Examination and Imaging Findings
The mean logMAR visual acuity at presentation was 0.30 (20/40) (range −0.20 [20/12.5] to 1.6 [20/800]). A wide spectrum of retinal appearances was encountered. OCT imaging was available for 15 patients (94%); 1 child was seen in our emergency department with a retinal laser injury that had been diagnosed in another department and no OCT images were taken at this visit. Thus in 2 eyes OCT classification of the injury was not possible.
Injuries were classified as “mild” if they were focal in nature, with small discrete outer retinal and retinal pigment epithelium (RPE) disturbance at the macula; a typical macular appearance is shown in Figure 2 . OCT imaging in these injuries confirmed the presence of focal retinal disruption confined to the photoreceptor and ellipsoid layers. Eleven children (69%), corresponding to 15 eyes, had mild injuries. The mean visual acuity in this subset was 0.10 (20/25) (range −0.20 [20/12.5] to 0.60 [20/80]). One patient in this group with a unilateral injury had a “microhole” appearance with focal loss of subfoveal photoreceptors; the visual acuity was 0.20 (20/32) in this child. The majority of injuries in this category were unilateral (8, 80%). One child with a mild retinal injury in 1 eye had a “severe” retinal injury in the other.
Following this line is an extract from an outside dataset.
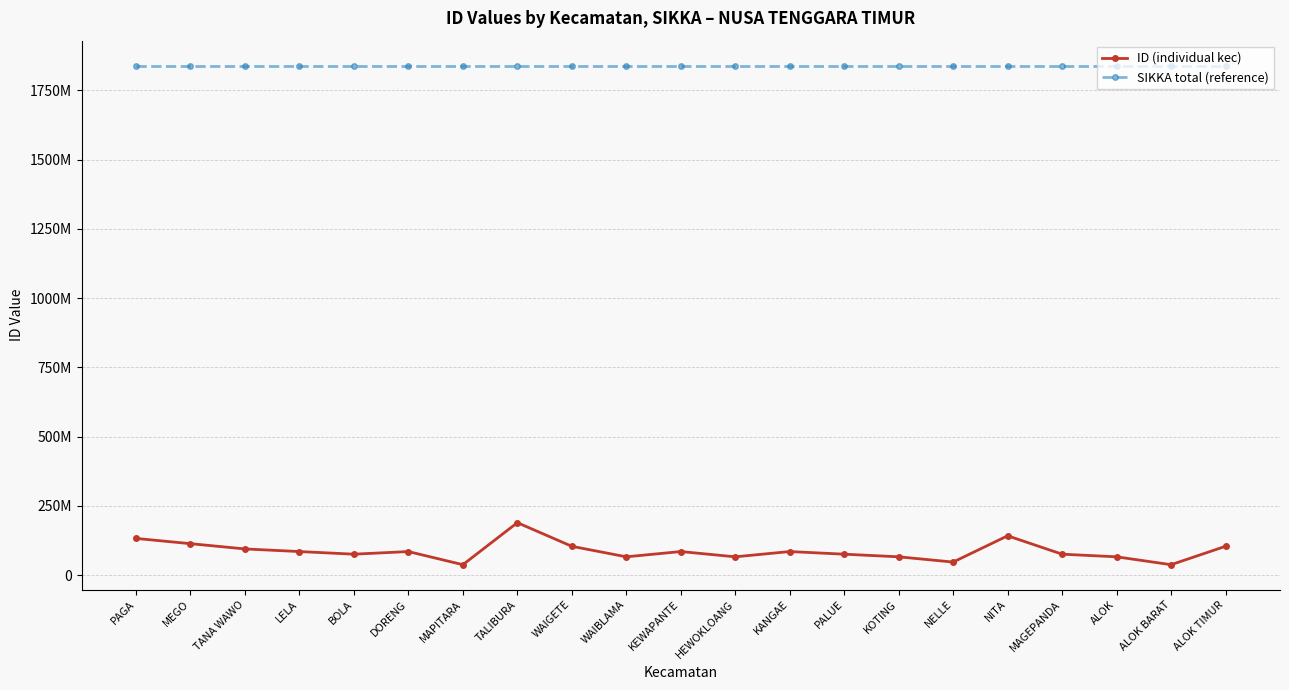

What are all the series names shown in the legend?

ID (individual kec), SIKKA total (reference)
Injuries were considered “moderate” if retinal disruption was confined to the outer retinal layer but diffuse rather than focal in nature ( Figure 3 ). Three eyes of 2 children had a moderate-severity injury. One child had bilateral moderate-severity injury. This child was resident in China at the time of injury, but returned to the United Kingdom for further management. When he was seen in our unit, his visual acuities were 0.48 (20/60) and 0.96 (20/180) in the right and left eyes, respectively. The other child had a moderate-severity injury in the left eye with a logMAR visual acuity of 1.14 (20/320) and a severe injury in the other eye (see below).
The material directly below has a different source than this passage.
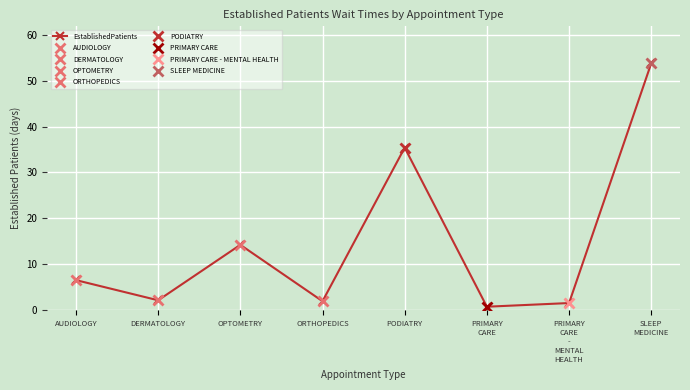

Does the chart have visible grid lines?

Yes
Three patients (4 eyes) had severe injuries, with subfoveal loss of outer retinal architecture and overlying hyperreflective material in inner retinal layers ( Figure 4 ). These injuries were associated with worse vision, the mean logMAR visual acuity being 1.1 (20/250) (range 0.80 [20/125] to 1.6 [20/800]). One patient had bilateral severe injuries, 1 child had a severe injury in 1 eye and a moderate injury in the other ( Figure 1 ) and 1 child had a severe injury in the left eye with a visual acuity of 1.6 (20/800) and a mild injury in the other eye with a visual acuity of 0.0 (20/20).